This repository contains all R code used in running and analyzing the simulation study and case study reported in the manuscript.
As the simulation study involves many simulation settings (over 27,000) and the estimation time of some methods was rather long, a custom parallel simulation framework was implemented for use on a computation cluster. While a computational cluster is not strictly needed if you are only interested in replicating a subset of the simulation scenarios or methods, you will need to configure a Redis database server (https://redis.io/) in order to run any simulations. The instructions are provided below.
The complete database of simulation results (600 MB) is available upon request.
- MixTVEM source code used in the simulation study - https://github.com/dziakj1/MixTVEM
- lcmm R package, used for estimating GMM and GBTM - https://cran.r-project.org/package=lcmm
- kml R package, used for estimating KmL - https://cran.r-project.org/package=kml
- latrend R package: The longitudinal clustering framework that we have created, originating from the learnings of this work - https://github.com/philips-software/latrend
- Either load the Rstudio project file
comparison.Rproj
, or start an R session with the working directory set to the root repository directory. - Install required packages and dependencies
install.packages(c("assertthat", "data.table", "effects", "ggplot2", "igraph", "kml", "latex2exp", "lcmm", "lpSolve", "memoise", "mvnfast", "magrittr", "multcompView", "nlme", "polynom", "R.utils", "rredis", "scales", "weights"), dependencies = TRUE)
- Create an
.Rprofile
file with the following content:
FIG_DIR <- 'figs' # directory to export figures to
TAB_DIR <- 'tabs' # directory to export model coefficient tables to
OSU_USAGE_DATA_FILE <- '../data/<rds file name>'
CASE_OSU_RESULTS_DIR <- '../caseresults' # directory where to store the models
REDIS_HOST_FILE <- 'redis/localhost.txt' # file specifying hostname and port
REDIS_PWD <- 'password' # server AUTH password
source('include.R')
Change file and directory paths as needed.
- Restart the R session. This should now automatically run the
.Rprofile
file, which you can tell by the output in the console on start-up. Theinclude.R
script loads all required packages and functions.

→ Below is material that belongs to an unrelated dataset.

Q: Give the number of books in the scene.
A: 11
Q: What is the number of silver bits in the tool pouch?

You should now be able to run all functions and scripts. Running simulation studies requires a Redis database server to be configured.

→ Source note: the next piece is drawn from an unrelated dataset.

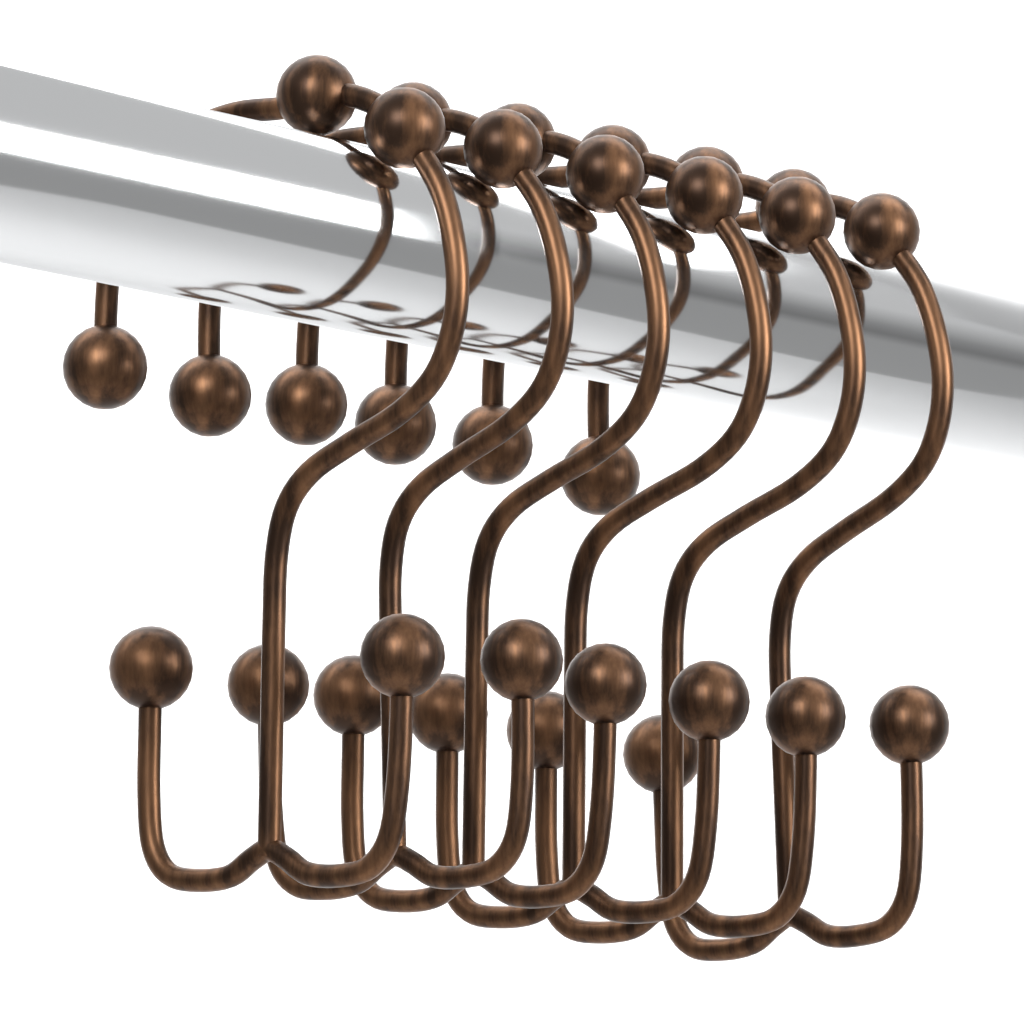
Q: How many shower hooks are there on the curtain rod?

The Redis database stores the open jobs as well as the results of completed jobs. Parallel workers fetch jobs from the Redis queue, and store result in the respective experiment set. The benefit of storing results in the database is that it avoids the rather large file system overhead from saving thousands of small result files.
- Download the Redis binaries. Older binaries are available at https://github.com/microsoftarchive/redis/ (download link)
- Install Redis
- Make sure Redis is added to your system's
PATH
environment variable. - Let Redis use the default port (6379).
- Make sure Redis is added to your system's
WIP
- set
BASEDIR
inredis.ksh
You need to start the Redis server before you can run simulations or retrieve simulation results.
The Redis configuration file included in the repository here configures a server on port 6379 with password "password" and database saved to redis/database.rdb
. A server password is required because the simulation R code connects to Redis using authentication.
In order to start the Redis server on Windows, run redis.bat
. Alternatively, you can open the command line in the root repository directory and execute redis-server redis/redis.conf
If everything is configured correctly, you should see the following window:
If no window shows up, that indicates the Redis server failed to start. First check if the database directory path exists.
From the root directory of the repository, run
redis-server redis/redis.conf
After you have confirmed that the Redis server is running and you have opened an R session with all scripts loaded, connect to Redis in R by running redis_connect()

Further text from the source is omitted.